VThe series V dealt with essentially the same plot as "To Serve Man." Here, the alien "Visitors" come to Earth and promise to help advance our technology and in return only want some common Earth elements we'll hardly miss. Except it turns out the Visitors are really lizards in disguise who are really after our water and to put as many people as they can in gigantic freezers on their ships for later consumption.

I'd argue the best of these types of stories was the UK mini-series The Quatermass Conclusion. In this show, Professor Bernard Quatermass finds himself fighting aliens who lure large groups of young people together and instead of delivering the promised peace and free-love zap them into deep space and presumably onto some alien dinner table.
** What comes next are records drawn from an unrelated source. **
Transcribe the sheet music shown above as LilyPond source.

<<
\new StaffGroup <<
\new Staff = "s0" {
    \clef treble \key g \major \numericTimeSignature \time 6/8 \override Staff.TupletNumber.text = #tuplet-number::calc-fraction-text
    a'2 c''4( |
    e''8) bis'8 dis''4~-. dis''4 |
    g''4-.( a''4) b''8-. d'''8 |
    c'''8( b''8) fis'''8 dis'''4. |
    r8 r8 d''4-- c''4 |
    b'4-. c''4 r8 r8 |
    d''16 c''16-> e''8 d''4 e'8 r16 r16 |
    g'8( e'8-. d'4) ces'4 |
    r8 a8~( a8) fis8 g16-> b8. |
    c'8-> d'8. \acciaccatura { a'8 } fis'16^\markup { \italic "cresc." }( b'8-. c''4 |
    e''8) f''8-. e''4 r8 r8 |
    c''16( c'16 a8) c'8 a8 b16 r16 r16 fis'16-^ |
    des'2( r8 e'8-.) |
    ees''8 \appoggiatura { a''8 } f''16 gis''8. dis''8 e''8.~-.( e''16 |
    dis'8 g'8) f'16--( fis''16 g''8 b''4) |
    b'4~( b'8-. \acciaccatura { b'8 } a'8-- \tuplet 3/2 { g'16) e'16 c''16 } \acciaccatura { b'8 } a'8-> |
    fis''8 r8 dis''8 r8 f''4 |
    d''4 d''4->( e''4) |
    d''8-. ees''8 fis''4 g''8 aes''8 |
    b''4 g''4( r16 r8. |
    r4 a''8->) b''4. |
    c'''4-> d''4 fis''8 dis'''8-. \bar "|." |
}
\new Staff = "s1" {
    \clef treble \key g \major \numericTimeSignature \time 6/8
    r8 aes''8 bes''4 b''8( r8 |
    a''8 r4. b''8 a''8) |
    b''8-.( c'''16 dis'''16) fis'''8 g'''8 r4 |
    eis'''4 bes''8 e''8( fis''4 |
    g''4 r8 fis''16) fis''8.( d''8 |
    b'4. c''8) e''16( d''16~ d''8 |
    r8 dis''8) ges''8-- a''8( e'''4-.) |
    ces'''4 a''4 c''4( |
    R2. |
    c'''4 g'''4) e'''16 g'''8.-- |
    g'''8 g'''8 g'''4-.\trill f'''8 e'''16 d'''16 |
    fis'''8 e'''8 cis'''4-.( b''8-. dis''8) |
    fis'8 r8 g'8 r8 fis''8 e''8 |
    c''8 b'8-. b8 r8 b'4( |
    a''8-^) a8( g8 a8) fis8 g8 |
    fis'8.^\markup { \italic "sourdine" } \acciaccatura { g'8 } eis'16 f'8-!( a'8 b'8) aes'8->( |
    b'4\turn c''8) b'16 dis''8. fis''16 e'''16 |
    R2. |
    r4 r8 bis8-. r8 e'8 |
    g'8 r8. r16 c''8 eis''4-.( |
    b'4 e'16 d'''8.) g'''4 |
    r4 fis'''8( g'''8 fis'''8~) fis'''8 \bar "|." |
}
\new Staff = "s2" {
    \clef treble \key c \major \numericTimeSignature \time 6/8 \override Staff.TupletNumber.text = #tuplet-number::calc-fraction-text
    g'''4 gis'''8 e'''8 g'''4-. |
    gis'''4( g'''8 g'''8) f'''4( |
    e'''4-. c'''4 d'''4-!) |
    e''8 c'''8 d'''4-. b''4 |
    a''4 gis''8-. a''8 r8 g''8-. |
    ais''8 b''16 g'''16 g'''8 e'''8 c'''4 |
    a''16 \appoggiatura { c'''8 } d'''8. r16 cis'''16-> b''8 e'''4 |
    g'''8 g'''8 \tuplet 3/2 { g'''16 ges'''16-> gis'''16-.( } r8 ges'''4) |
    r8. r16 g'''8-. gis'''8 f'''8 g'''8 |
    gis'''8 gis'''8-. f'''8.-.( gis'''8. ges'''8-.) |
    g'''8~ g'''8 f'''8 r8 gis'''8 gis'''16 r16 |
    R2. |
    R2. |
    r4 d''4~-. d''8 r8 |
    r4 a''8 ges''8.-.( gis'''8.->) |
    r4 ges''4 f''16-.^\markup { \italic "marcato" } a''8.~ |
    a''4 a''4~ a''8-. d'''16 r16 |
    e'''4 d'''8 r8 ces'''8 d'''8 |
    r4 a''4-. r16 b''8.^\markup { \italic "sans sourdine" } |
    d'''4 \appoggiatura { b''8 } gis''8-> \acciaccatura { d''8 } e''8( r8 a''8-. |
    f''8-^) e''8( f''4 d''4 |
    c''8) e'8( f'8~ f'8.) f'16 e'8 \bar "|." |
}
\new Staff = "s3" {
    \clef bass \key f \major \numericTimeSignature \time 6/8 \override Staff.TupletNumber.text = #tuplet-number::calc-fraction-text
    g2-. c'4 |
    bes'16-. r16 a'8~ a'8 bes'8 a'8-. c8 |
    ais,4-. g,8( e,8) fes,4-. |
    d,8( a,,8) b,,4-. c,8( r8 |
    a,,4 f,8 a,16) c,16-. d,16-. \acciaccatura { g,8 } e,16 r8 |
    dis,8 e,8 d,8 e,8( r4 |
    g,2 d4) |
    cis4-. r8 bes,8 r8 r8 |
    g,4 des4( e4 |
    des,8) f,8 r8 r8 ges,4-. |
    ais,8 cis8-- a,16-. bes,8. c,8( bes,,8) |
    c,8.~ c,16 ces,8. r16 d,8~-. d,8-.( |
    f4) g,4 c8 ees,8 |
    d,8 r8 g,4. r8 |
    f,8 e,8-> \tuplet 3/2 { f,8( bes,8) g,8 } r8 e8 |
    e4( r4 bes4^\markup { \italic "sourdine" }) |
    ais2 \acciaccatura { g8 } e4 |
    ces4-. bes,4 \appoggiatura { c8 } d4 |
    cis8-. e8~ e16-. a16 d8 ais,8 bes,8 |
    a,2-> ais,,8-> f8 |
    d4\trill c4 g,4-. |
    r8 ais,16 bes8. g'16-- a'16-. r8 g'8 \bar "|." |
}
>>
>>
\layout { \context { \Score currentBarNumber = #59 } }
Things have gotten so bad that the sky literally turns green from the effects of so many people being fried alive when they're taken by the aliens. It's only when Quatermass gets together a group of aged scientists, because presumably the younger ones have already been served on some smorgasbord, and send an h-bomb along with the next group of people that the aliens get the message and go looking for dinner elsewhere.

Surprisingly, this concept still turns up in modern times as well. M. Night Shyamalan's Signs (2002) dealt with aliens who, in the end, have come to Earth looking for people to take home and munch on and the upcoming movie Skyline, due out 11/12, seems to also deal with the same subject.

In the trailer for Skyline, gigantic ships begin appearing over major cities and emit weird beams of light that suck "things" up from the cities and into the ships. Upon closer examination, these "things" being sucked up into the ships turns out to be screaming people. Yikes!

The funniest of these types of stories I was able to find was called "Emergency Rations" and appeared in the comic Alien Encounters in 1985. Here, an alien ship is damaged by a meteor storm and the crew within find themselves lucky to stumble across a "Human Emergency Rescue Station." These aliens know of the humans only from their rescue stations and think of us as an, "Ancient and benevolent race (who) thousands of years ago scattered emergency rescue stations throughout the galaxy." The two catches are that no alien has ever met a human and the emergency rations stored aboard these stations are "monotonous."

It turns out, though, that these rescue stations aren't really rescue stations and are instead human colony ships on long-range missions away from the Earth. And those "emergency rations?" They turn out to be colonists in hybernetic sleep. Ick!